▶ **What to work on**:
When you reach the records below, output every one exactly as written but leave out any pictures.

▶ **Code change snippets**:
-------
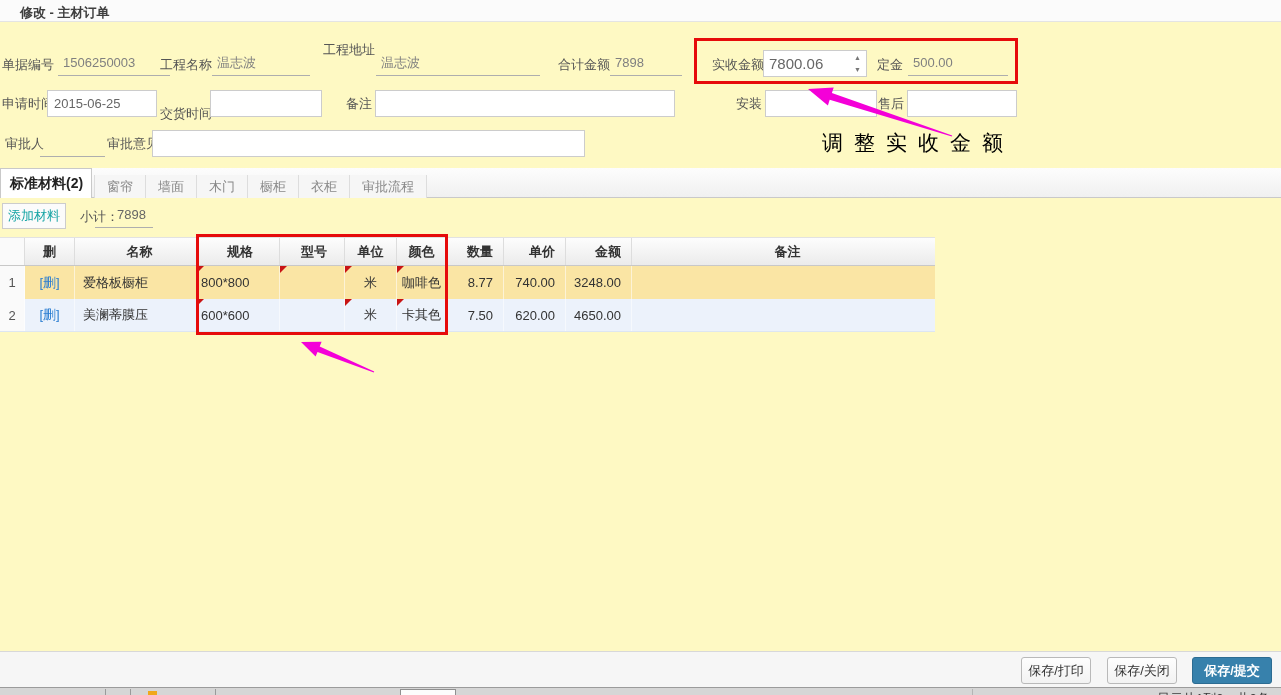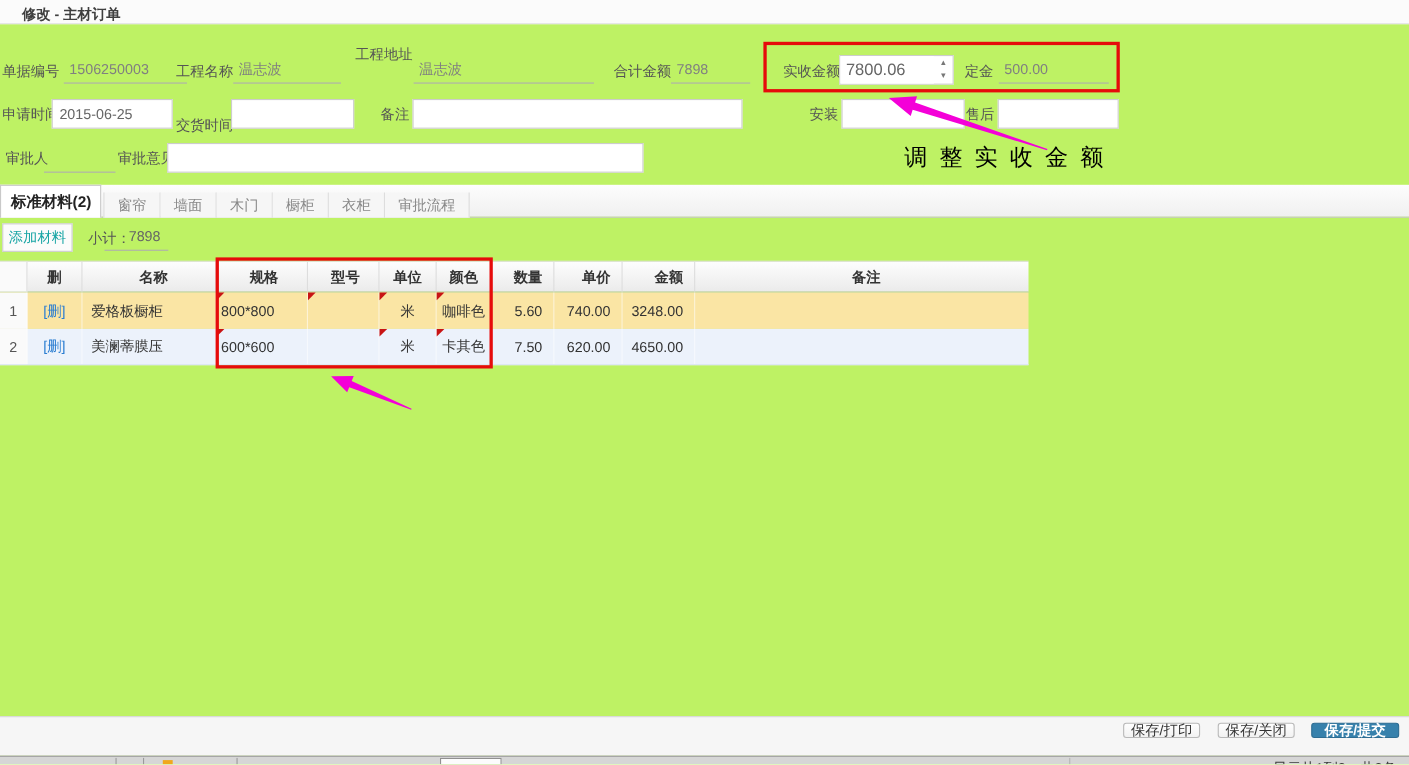--- a/index.html
+++ b/index.html
@@ -1,19 +1,19 @@
 <!DOCTYPE html>
 <html><head>
 <meta charset="utf-8">
 <style>
   * { margin:0; padding:0; box-sizing:border-box; }
   html,body { background:#fff; }
   #app {
     position:relative; width:1281px; height:695px; overflow:hidden;
-    background:#bef264; font-family:"Liberation Sans","DejaVu Sans",sans-serif;
+    background:#fef9c3; font-family:"Liberation Sans","DejaVu Sans",sans-serif;
     font-size:13px; color:#444;padding-left:13px;
   }
   
   .titlebar { position:absolute; left:0; top:0; width:1281px; height:22px;
     background:#fbfbfb; border-bottom:1px solid #e4e4e4; }
   .titlebar span { position:absolute; left:20px; top:4px; font-weight:bold; color:#3f3f3f; font-size:13px; }
   
   .lbl { position:absolute; color:#555; font-size:13px; line-height:16px; white-space:nowrap; }
   input.uline { position:absolute; height:22px; border:0; outline:0;
     border-bottom:1px solid #aeaeae; background:transparent; color:#808080;
@@ -68,21 +68,21 @@
   .c-unit{width:52px;justify-content:center;}
   .c-color{width:50px;justify-content:center;}
   .c-qty{width:57px;justify-content:flex-end;padding-right:10px;}
   .c-price{width:62px;justify-content:flex-end;padding-right:10px;}
   .c-amt{width:66px;justify-content:flex-end;padding-right:10px;}
   .c-note{width:303px;padding-left:8px;border-right:0;}
   .dellink { color:#2a7dd1; cursor:pointer; }
   
   .footerbar { position:absolute; left:0; top:651px; width:1281px; height:36px;
     background:#f6f6f6; border-top:1px solid #d8d8d8; }
-  .fbtn { position:absolute; top:657px; height:14px; border:1px solid #b9b9b9; border-radius:3px;
+  .fbtn { position:absolute; top:657px; height:27px; border:1px solid #b9b9b9; border-radius:3px;
     background:linear-gradient(#fefefe,#f2f2f2); color:#333; font-size:13px;
     display:flex; align-items:center; justify-content:center; cursor:pointer; }
   .fbtn.primary { background:#3781ac; border-color:#2d6c92; color:#fff; font-weight:bold; }
   
   .botstrip { position:absolute; left:0; top:687px; width:1281px; height:8px;
     background:#d6d6d6; border-top:1px solid #9b9b9b; overflow:hidden; }
   .frag-v { position:absolute; top:1px; width:1px; height:7px; background:#9a9a9a; }
   .frag-box { position:absolute; top:1px; background:#fcfcfc; border:1px solid #909090; }
   .frag-ico { position:absolute; top:3px; width:9px; height:5px; background:#f0a81c; }
   .pager { position:absolute; left:1157px; top:2px; font-size:13px; color:#3a3a3a; white-space:nowrap; }
@@ -164,21 +164,21 @@
   <div class="trow r0">
     <div class="cell c-num">1</div>
     <div class="cell c-del">
         <span class="dellink">[删]</span>
       </div>
     <div class="cell c-name">爱格板橱柜</div>
     <div class="cell c-spec edited">800*800</div>
     <div class="cell c-model edited"></div>
     <div class="cell c-unit edited">米</div>
     <div class="cell c-color edited">咖啡色</div>
-    <div class="cell c-qty">5.60</div>
+    <div class="cell c-qty">8.77</div>
     <div class="cell c-price">740.00</div>
     <div class="cell c-amt">3248.00</div>
     <div class="cell c-note"></div>
   </div>
   <div class="trow r1">
     <div class="cell c-num">2</div>
     <div class="cell c-del">
         <span class="dellink">[删]</span>
       </div>
     <div class="cell c-name">美澜蒂膜压</div>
-------
▶ **Written response**:
--- a/index.html
+++ b/index.html
@@ -1,19 +1,19 @@
 <!DOCTYPE html>
 <html><head>
 <meta charset="utf-8">
 <style>
   * { margin:0; padding:0; box-sizing:border-box; }
   html,body { background:#fff; }
   #app {
     position:relative; width:1281px; height:695px; overflow:hidden;
-    background:#bef264; font-family:"Liberation Sans","DejaVu Sans",sans-serif;
+    background:#fef9c3; font-family:"Liberation Sans","DejaVu Sans",sans-serif;
     font-size:13px; color:#444;padding-left:13px;
   }
   
   .titlebar { position:absolute; left:0; top:0; width:1281px; height:22px;
     background:#fbfbfb; border-bottom:1px solid #e4e4e4; }
   .titlebar span { position:absolute; left:20px; top:4px; font-weight:bold; color:#3f3f3f; font-size:13px; }
   
   .lbl { position:absolute; color:#555; font-size:13px; line-height:16px; white-space:nowrap; }
   input.uline { position:absolute; height:22px; border:0; outline:0;
     border-bottom:1px solid #aeaeae; background:transparent; color:#808080;
@@ -68,21 +68,21 @@
   .c-unit{width:52px;justify-content:center;}
   .c-color{width:50px;justify-content:center;}
   .c-qty{width:57px;justify-content:flex-end;padding-right:10px;}
   .c-price{width:62px;justify-content:flex-end;padding-right:10px;}
   .c-amt{width:66px;justify-content:flex-end;padding-right:10px;}
   .c-note{width:303px;padding-left:8px;border-right:0;}
   .dellink { color:#2a7dd1; cursor:pointer; }
   
   .footerbar { position:absolute; left:0; top:651px; width:1281px; height:36px;
     background:#f6f6f6; border-top:1px solid #d8d8d8; }
-  .fbtn { position:absolute; top:657px; height:14px; border:1px solid #b9b9b9; border-radius:3px;
+  .fbtn { position:absolute; top:657px; height:27px; border:1px solid #b9b9b9; border-radius:3px;
     background:linear-gradient(#fefefe,#f2f2f2); color:#333; font-size:13px;
     display:flex; align-items:center; justify-content:center; cursor:pointer; }
   .fbtn.primary { background:#3781ac; border-color:#2d6c92; color:#fff; font-weight:bold; }
   
   .botstrip { position:absolute; left:0; top:687px; width:1281px; height:8px;
     background:#d6d6d6; border-top:1px solid #9b9b9b; overflow:hidden; }
   .frag-v { position:absolute; top:1px; width:1px; height:7px; background:#9a9a9a; }
   .frag-box { position:absolute; top:1px; background:#fcfcfc; border:1px solid #909090; }
   .frag-ico { position:absolute; top:3px; width:9px; height:5px; background:#f0a81c; }
   .pager { position:absolute; left:1157px; top:2px; font-size:13px; color:#3a3a3a; white-space:nowrap; }
@@ -164,21 +164,21 @@
   <div class="trow r0">
     <div class="cell c-num">1</div>
     <div class="cell c-del">
         <span class="dellink">[删]</span>
       </div>
     <div class="cell c-name">爱格板橱柜</div>
     <div class="cell c-spec edited">800*800</div>
     <div class="cell c-model edited"></div>
     <div class="cell c-unit edited">米</div>
     <div class="cell c-color edited">咖啡色</div>
-    <div class="cell c-qty">5.60</div>
+    <div class="cell c-qty">8.77</div>
     <div class="cell c-price">740.00</div>
     <div class="cell c-amt">3248.00</div>
     <div class="cell c-note"></div>
   </div>
   <div class="trow r1">
     <div class="cell c-num">2</div>
     <div class="cell c-del">
         <span class="dellink">[删]</span>
       </div>
     <div class="cell c-name">美澜蒂膜压</div>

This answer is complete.